I wished, there would exist a proxy app in Always-on VPN mode for Android, which filtered non-HTTPS traffic and only passed HTTPS further through Orbot. This probably is way easier than checking each app - any hints on existing solutions appreciated.

Ideally I think that should be added as a setting in Orbot, to block all unencrypted connections. Maybe someone would like to submit a feature request:


eg. OCSP is performed over 80/TCP


Both are good ideas. See [Feature Request] HTTPS-Only Mode for Orbot · Issue #1097 · guardianproject/orbot · GitHub.
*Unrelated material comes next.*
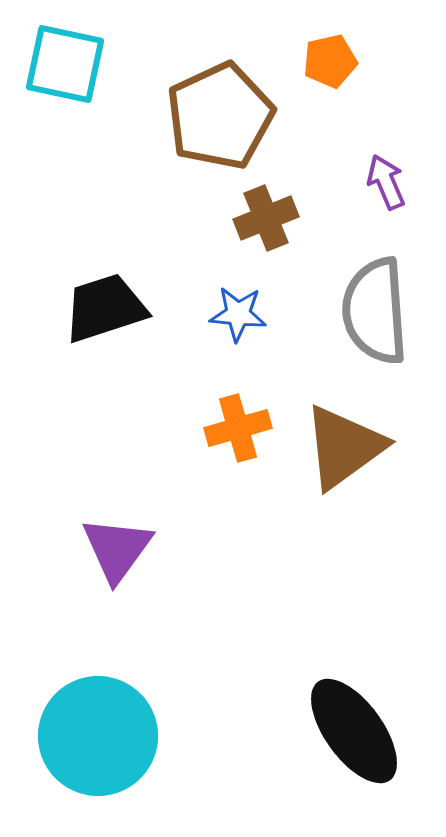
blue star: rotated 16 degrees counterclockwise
cc also @SkewedZeppelin regarding mentioning of OCSP, thanks.

Feel free to add more infos, if I missed something.

Yes. Tor is safe to use until you use HTTP. I recommend using HTTPS everywhere with toggle “Block HTTP requests” (it is available for mobile Firefox.

I wouldn’t recommend using a different browser than Tor Browser (Android) or Onion Browser (iOS) for mobile web-browsing. There is a high chance, you shoot yourself in the foot and end up with a quite unique fingerprint due to add-on and configuration customization. Best is to use Orbot for other applications, as described in Do I need both Tor Browser for Android and Orbot, or only one? | Tor Project | Support.

I wouldn’t use anything related to Tor. I would use VPN instead. There’s a high chance that Tor nodes are swamped with government agencies and malicious actors, if not already.

It’s the same reason I don’t adopt the idea of decentralized VPN yet.

Nevertheless, dVPN would be much safer than Tor, as most probably use dVPN to spoof their location on movie streaming services. They’re probably under the radar of government agencies.

You can’t say the same about Tor. If you want to find illegal activities, the first place you should look at is Tor network, and Tor doesn’t hide the fact that you’re using Tor. You would popup like a golden stick, not among Tor users, but among the whole internet users. You’re effectively reduce your crowd group from billions of users to around 4M. And good luck finding reasons to answer government agencies why you’re using Tor.